Oireachtas Joint and Select Committees

Wednesday, 20 March 2024

Select Committee on Housing, Planning and Local Government

Planning and Development Bill 2023: Committee Stage (Resumed)

Photo of Cian O'CallaghanCian O'Callaghan (Dublin Bay North, Social Democrats) | Oireachtas source

That is exactly the point. The thrust of this Bill is that it gives considerable powers to the Minister, who can issue national planning statements, give all sorts of direction to local authorities and planning authorities through that. There are considerable powers for the Office of the Planning Regulator as a kind of enforcer to ensure the wishes of the Minister are adhered to. However, when it comes to mechanisms that might help to ensure the wishes of the democratically elected councillors and what they pass in the development plan might be adhered to, then the Bill is lacking. We are putting forward a measure to strengthen that. Having this happen after 20 months, in addition to the review much later on, would be a good point for the elected members to review objectives that were passed 20 months ago, and to ask what is happening on them. They are not going to bring up every issue. They are going to concentrate on areas of particular strategic importance. I have given the example of development plans, not just local authorities. I was on several local authorities which had objectives to publicly map the rights-of-way. The elected members felt that was important. The executives of the councils did not. They did not do it. A mechanism such as this would give the elected members an opportunity to try to follow through on that.

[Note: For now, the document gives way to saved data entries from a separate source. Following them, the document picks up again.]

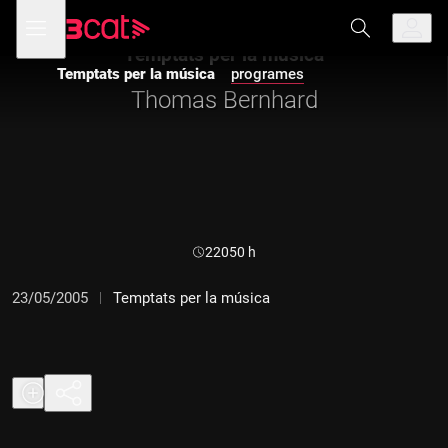
Anar
Anar
Obre
menú
a
al
de
la
contingut
Temptats per la música
navegació
navegació
Temptats per la música
programes
principal
Thomas Bernhard
Durada:
22050 h
23/05/2005
Temptats per la música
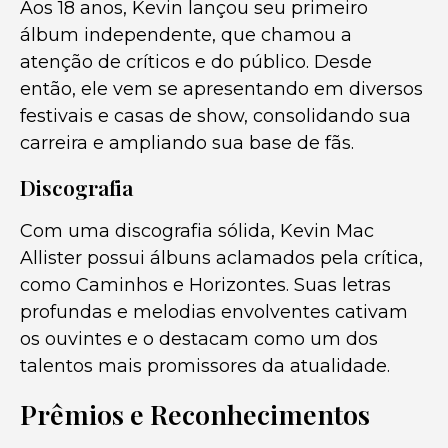
Aos 18 anos, Kevin lançou seu primeiro
álbum independente, que chamou a
atenção de críticos e do público. Desde
então, ele vem se apresentando em diversos
festivais e casas de show, consolidando sua
carreira e ampliando sua base de fãs.
Discografia
Com uma discografia sólida, Kevin Mac
Allister possui álbuns aclamados pela crítica,
como Caminhos e Horizontes. Suas letras
profundas e melodias envolventes cativam
os ouvintes e o destacam como um dos
talentos mais promissores da atualidade.
Prêmios e Reconhecimentos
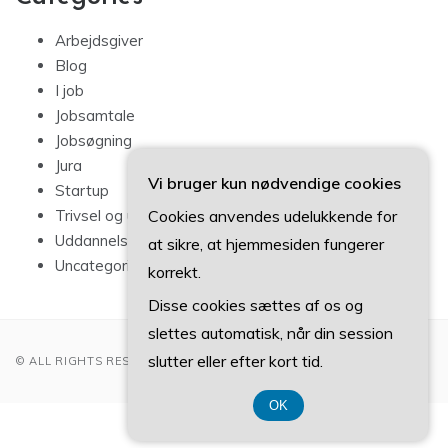
Arbejdsgiver
Blog
I job
Jobsamtale
Jobsøgning
Jura
Vi bruger kun nødvendige cookies
Startup
Cookies anvendes udelukkende for
Trivsel og udvikling
Uddannelse
at sikre, at hjemmesiden fungerer
Uncategorized
korrekt.
Disse cookies sættes af os og
slettes automatisk, når din session
slutter eller efter kort tid.
© ALL RIGHTS RESERVED 2022
OK
CVR DK-37 40 77 39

In the local authorities of which I was a member, many policies were passed by the elected members long before they became national policy, including issues around active travel, cycleways, sustainable travel and transport, which is a very important proposal that is now being heavily advanced around the coastal greenway and walking and cycling route. However, in one development plan after another these issues were passed by the councillors but not acted on by the executive. While a mechanism like this would not have ensured they all were acted on, it would have slightly rebalanced matters. We have all these measures in the Bill, power for the Minister and the Office of the Planning Regulator, but it is lacking in terms of elected members.